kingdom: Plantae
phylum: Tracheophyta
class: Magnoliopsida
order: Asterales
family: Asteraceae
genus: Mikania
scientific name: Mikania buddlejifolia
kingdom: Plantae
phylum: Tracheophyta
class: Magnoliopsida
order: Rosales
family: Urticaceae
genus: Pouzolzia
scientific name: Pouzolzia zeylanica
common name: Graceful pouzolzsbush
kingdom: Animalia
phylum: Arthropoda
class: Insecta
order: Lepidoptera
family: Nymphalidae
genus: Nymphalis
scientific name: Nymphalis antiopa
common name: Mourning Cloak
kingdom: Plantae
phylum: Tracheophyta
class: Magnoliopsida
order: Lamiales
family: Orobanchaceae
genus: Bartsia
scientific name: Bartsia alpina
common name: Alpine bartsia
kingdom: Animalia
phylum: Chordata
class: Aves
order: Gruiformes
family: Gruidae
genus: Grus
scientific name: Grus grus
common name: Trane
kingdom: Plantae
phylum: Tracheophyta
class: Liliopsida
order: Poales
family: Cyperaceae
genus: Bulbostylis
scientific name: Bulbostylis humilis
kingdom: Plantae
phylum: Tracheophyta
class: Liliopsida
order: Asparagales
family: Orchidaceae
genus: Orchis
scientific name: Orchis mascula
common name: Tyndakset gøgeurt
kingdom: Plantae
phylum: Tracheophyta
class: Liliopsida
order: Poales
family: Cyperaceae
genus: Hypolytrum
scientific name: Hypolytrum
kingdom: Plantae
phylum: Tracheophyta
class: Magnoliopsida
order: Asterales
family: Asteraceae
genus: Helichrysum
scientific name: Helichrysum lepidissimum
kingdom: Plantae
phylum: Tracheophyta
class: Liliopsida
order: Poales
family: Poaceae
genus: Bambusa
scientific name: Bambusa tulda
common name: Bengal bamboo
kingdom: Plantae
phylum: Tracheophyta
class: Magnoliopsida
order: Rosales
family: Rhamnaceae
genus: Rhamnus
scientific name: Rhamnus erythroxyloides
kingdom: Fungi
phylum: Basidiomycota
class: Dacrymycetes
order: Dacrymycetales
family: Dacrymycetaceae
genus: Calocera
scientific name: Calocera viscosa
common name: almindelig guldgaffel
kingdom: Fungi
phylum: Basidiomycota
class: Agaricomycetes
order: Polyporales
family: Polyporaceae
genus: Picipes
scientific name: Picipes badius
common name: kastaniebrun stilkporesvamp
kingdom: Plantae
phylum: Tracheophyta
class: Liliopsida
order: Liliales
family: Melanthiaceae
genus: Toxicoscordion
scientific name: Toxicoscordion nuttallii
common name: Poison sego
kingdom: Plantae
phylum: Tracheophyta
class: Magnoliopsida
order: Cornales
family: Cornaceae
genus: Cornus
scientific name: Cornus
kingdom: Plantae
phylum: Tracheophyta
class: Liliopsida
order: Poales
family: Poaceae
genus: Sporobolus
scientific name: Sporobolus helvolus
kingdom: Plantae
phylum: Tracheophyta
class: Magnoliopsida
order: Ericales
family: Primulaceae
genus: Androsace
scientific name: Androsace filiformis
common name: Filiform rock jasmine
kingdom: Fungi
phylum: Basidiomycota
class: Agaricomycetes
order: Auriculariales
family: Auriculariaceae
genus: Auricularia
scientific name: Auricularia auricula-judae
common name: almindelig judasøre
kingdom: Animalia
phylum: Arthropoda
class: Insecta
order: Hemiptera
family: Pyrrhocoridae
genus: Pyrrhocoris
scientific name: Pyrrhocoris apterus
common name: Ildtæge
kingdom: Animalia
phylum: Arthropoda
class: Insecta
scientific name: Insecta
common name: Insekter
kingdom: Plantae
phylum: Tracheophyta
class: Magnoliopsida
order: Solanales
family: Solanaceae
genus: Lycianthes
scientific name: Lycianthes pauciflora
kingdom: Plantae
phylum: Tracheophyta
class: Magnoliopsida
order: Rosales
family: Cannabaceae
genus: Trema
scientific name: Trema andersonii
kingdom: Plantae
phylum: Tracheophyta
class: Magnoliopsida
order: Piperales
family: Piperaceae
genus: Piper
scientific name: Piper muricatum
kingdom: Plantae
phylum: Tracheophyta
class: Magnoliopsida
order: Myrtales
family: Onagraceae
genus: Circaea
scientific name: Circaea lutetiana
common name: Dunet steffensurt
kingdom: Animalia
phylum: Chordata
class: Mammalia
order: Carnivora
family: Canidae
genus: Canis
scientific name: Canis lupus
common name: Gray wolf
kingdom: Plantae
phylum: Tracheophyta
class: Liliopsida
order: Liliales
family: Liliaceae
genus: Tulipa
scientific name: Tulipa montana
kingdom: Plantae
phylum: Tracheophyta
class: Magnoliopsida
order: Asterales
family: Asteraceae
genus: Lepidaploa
·····
▶ Written instruction
Print, unchanged, the lines of the items above that begin with the line containing "genus: Androsace" and run through the line containing "genus: Lycianthes", with both of those lines included.

▶ Response below
genus: Androsace
scientific name: Androsace filiformis
common name: Filiform rock jasmine
kingdom: Fungi
phylum: Basidiomycota
class: Agaricomycetes
order: Auriculariales
family: Auriculariaceae
genus: Auricularia
scientific name: Auricularia auricula-judae
common name: almindelig judasøre
kingdom: Animalia
phylum: Arthropoda
class: Insecta
order: Hemiptera
family: Pyrrhocoridae
genus: Pyrrhocoris
scientific name: Pyrrhocoris apterus
common name: Ildtæge
kingdom: Animalia
phylum: Arthropoda
class: Insecta
scientific name: Insecta
common name: Insekter
kingdom: Plantae
phylum: Tracheophyta
class: Magnoliopsida
order: Solanales
family: Solanaceae
genus: Lycianthes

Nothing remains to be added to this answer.